Sonia Kupfer, MD, AGAF, is an associate professor in the section of gastroenterology, hepatology, and nutrition at the University of Chicago. She has no financial conflicts of interest. These remarks were made during one of the AGA Postgraduate Course sessions held at DDW 2021.
Gastroenterologists should be skilled in recognition of patients with inherited risk of colorectal neoplasia.

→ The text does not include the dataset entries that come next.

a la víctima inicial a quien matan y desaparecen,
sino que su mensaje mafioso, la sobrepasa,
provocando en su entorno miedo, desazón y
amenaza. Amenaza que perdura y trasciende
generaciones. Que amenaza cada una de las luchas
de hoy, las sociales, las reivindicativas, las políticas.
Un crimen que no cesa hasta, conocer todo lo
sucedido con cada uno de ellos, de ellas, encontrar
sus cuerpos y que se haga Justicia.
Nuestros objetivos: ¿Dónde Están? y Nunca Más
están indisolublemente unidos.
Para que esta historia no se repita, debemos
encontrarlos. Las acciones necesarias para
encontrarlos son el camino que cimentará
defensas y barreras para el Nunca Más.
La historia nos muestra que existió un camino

Fay Kastrinos, MD, presented a 49-year-old female who had more than 10 cumulative adenomas and a cecal adenocarcinoma on two colonoscopies, the first of which was performed for evaluation of rectal bleeding. Carol Burke, MD, reviewed the differential diagnosis of adenomatous polyposis (defined as >10 cumulative adenomas).Germline syndromes include familial adenomatous polyposis (FAP), MUTYH-associated polyposis (MAP), and a number of rare germline syndromes. Lynch syndrome should be considered especially for carriers of pathogenic variants in MSH6 who can present with a polyposis phenotype, as well as in children with constitutional mismatch repair deficiency syndrome. Finally, polyposis can be due to smoking, familial clustering, or previous abdominal radiation called therapy-associated polyposis. Polyposis without a known cause is referred to as colonic polyposis of unknown etiology (CPUE).

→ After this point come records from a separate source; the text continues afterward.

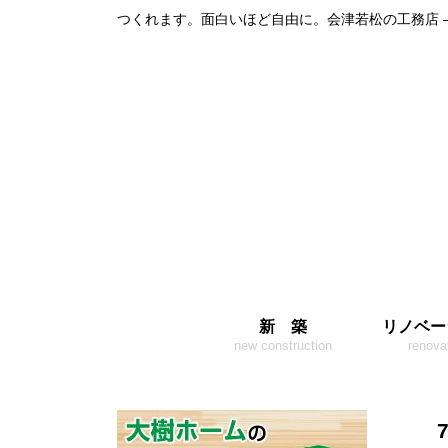
つくれます。面白いほど自由に。会津若松の工務店 
新 築
リノベー
new construction
renova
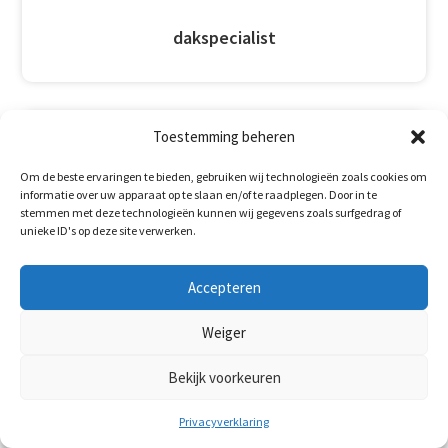
dakspecialist
Toestemming beheren

Om de beste ervaringen te bieden, gebruiken wij technologieën zoals cookies om
informatie over uw apparaat op te slaan en/of te raadplegen. Door in te
stemmen met deze technologieën kunnen wij gegevens zoals surfgedrag of
unieke ID's op deze site verwerken.
20+
Accepteren
Weiger
Jaar ervaring
Bekijk voorkeuren
Privacyverklaring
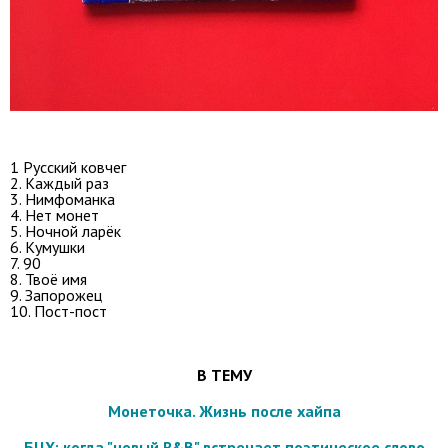
1 Русский ковчег
2. Каждый раз
3. Нимфоманка
4. Нет монет
5. Ночной ларёк
6. Кумушки
7. 90
8. Твоё имя
9. Запорожец
10. Пост-пост
В ТЕМУ
Монеточка. Жизнь после хайпа
БЦХ: когда "новый R&B" встречает поэтическое слово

Dr. Kastrinos reviewed the patient’s three-generation family history of a brother and mother with “polyps” and second-degree relatives with endometrial and colon cancer. Niloy Jewel Samadder, MD, presented on the role of taking a comprehensive family history, tumor tests for Lynch syndrome, selection of genetic test type, and risks, benefits, and alternatives of genetic testing. Dr. Samadder reviewed indications for germline genetic testing for colorectal neoplasia of which the patient met two criteria, namely colorectal cancer under age 50 and 10 or more cumulative adenomas.
The final section was presented by this author on multigene panel testing, in which multiple genes are sequenced simultaneously. This patient’s panel showed two pathogenic variants in the MUTYH gene consistent with MAP, a recessive polyposis syndrome typically with 10s-100 cumulative adenomas. The test also showed a variant of uncertain significance (VUS) which is not clinically actionable. Providers counseling patients on multigene panel testing should discuss the possibility of VUS results (especially in individuals of non-European descent), moderate penetrant genes for which management recommendations are uncertain, or unexpected findings in genes not associated with colonic neoplasia. Studies have shown that the prevalence of finding an inherited syndrome is increased at younger ages of disease onset.
Dr. Kastrinos summarized key points from the session, including hereditary colorectal cancer syndromes are not rare, red flags for inherited syndromes, include early onset colorectal neoplasia and/or numerous relatives with colorectal and other extra-colonic cancer, extended family history assessment is recommended, and genetic risk assessment and genetic testing with multigene panels is a process and should be personalized. The question and answer session was lively with discussion of cost as well as direct-to-consumer genetic testing.
Sonia Kupfer, MD, AGAF, is an associate professor in the section of gastroenterology, hepatology, and nutrition at the University of Chicago. She has no financial conflicts of interest. These remarks were made during one of the AGA Postgraduate Course sessions held at DDW 2021.